*What this task involves*
Reproduce everything from the line containing "an MCP server._" down to the line containing "A simple MCP", substituting "service" for each "server" and leaving all else unchanged. Return only those lines.

*Available data*
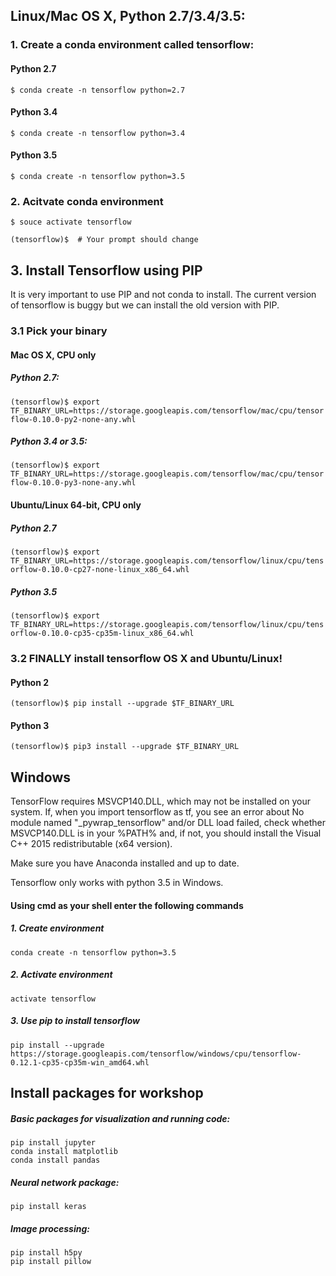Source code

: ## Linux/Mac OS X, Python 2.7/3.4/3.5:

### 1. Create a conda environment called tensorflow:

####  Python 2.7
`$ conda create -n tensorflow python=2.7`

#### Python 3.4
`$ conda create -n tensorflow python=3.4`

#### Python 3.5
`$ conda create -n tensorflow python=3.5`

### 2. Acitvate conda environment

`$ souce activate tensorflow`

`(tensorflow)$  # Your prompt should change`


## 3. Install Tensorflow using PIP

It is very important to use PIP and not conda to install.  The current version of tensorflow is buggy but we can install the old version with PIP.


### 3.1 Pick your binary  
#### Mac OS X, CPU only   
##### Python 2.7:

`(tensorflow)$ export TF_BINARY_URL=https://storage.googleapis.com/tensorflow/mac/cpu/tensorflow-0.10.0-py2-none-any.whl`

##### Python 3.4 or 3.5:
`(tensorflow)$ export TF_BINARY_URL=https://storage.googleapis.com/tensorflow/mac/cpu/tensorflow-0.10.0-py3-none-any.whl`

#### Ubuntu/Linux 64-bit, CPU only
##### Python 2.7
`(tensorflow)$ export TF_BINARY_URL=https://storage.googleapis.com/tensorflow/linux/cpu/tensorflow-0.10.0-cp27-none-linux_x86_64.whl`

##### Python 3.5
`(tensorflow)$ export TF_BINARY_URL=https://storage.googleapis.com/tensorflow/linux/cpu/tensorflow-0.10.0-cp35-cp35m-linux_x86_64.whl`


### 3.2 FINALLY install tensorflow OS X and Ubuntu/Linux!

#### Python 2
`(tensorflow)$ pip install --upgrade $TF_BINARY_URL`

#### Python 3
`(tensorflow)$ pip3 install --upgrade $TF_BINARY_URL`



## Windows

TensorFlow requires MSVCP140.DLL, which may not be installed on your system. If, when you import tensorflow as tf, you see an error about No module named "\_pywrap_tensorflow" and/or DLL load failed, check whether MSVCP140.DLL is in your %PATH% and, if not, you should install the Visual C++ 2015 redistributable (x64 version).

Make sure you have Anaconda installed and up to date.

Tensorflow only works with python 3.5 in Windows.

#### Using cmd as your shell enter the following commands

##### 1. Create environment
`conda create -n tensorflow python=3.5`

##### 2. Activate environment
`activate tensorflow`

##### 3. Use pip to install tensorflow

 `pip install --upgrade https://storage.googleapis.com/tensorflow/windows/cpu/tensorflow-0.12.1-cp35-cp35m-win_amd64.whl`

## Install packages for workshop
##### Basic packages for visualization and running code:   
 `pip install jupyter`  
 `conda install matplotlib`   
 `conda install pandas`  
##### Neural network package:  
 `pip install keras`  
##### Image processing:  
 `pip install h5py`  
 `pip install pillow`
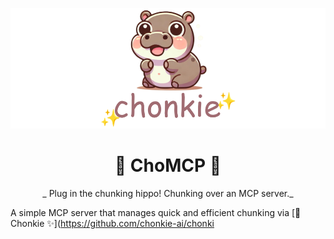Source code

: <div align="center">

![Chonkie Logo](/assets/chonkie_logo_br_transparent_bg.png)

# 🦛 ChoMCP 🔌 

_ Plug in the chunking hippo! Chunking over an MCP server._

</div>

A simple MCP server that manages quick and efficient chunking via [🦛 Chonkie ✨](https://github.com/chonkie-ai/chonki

...

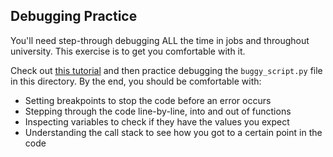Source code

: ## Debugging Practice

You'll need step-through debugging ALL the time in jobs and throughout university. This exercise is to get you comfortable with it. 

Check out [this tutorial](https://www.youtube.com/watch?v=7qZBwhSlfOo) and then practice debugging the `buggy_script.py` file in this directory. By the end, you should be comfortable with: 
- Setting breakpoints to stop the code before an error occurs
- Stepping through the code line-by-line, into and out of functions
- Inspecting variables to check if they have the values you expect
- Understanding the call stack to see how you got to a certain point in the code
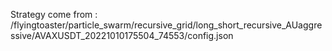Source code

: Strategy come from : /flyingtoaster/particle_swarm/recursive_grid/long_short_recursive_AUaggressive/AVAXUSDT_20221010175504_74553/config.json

--

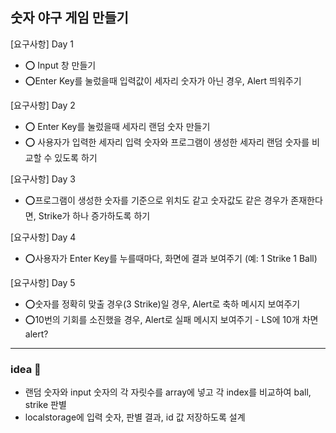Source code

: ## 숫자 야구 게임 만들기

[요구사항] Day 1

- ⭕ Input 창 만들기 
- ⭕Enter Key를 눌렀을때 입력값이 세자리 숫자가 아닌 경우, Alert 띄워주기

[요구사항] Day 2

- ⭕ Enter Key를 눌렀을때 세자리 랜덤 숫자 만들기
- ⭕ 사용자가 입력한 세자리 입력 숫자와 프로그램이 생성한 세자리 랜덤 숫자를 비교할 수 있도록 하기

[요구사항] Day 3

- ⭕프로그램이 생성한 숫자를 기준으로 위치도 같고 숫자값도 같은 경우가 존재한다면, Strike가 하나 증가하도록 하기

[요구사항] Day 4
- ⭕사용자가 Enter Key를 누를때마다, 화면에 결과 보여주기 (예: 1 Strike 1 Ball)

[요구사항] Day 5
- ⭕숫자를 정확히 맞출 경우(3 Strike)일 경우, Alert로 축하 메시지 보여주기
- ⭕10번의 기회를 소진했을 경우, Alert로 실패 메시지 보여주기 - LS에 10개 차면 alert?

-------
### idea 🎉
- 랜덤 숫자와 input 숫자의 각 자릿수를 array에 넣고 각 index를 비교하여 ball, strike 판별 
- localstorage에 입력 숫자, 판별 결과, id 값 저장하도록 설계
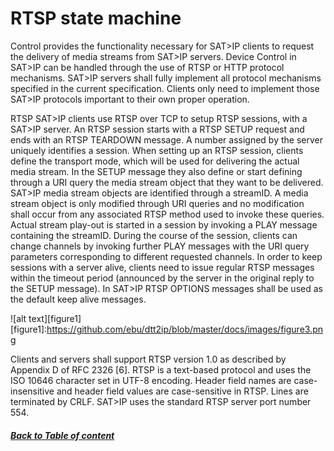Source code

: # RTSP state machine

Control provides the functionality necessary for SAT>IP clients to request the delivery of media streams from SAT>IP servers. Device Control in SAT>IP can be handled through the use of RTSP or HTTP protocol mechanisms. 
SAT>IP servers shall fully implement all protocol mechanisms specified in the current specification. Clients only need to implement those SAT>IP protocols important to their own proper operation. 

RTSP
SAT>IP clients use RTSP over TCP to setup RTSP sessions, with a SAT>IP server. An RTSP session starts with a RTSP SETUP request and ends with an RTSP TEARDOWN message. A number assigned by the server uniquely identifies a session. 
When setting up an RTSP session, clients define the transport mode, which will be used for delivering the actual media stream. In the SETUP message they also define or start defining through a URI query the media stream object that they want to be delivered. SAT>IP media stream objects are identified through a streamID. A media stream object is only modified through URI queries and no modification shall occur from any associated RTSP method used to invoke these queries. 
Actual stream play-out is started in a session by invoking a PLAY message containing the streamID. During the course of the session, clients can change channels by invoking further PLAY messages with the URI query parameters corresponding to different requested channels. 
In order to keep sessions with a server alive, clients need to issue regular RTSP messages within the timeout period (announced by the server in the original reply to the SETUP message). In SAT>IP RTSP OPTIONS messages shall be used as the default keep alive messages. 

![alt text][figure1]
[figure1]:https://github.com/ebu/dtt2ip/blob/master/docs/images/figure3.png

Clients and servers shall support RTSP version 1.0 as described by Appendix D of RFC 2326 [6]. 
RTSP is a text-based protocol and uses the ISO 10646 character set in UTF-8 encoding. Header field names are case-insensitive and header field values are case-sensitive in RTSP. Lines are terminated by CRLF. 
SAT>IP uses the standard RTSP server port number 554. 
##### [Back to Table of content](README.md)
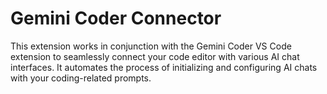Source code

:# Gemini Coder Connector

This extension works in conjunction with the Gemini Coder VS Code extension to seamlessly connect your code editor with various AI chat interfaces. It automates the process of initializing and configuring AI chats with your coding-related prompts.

*Response below*
_ Plug in the chunking hippo! Chunking over an MCP service._

</div>

A simple MCP service that manages quick and efficient chunking via [🦛 Chonkie ✨](https://github.com/chonkie-ai/chonki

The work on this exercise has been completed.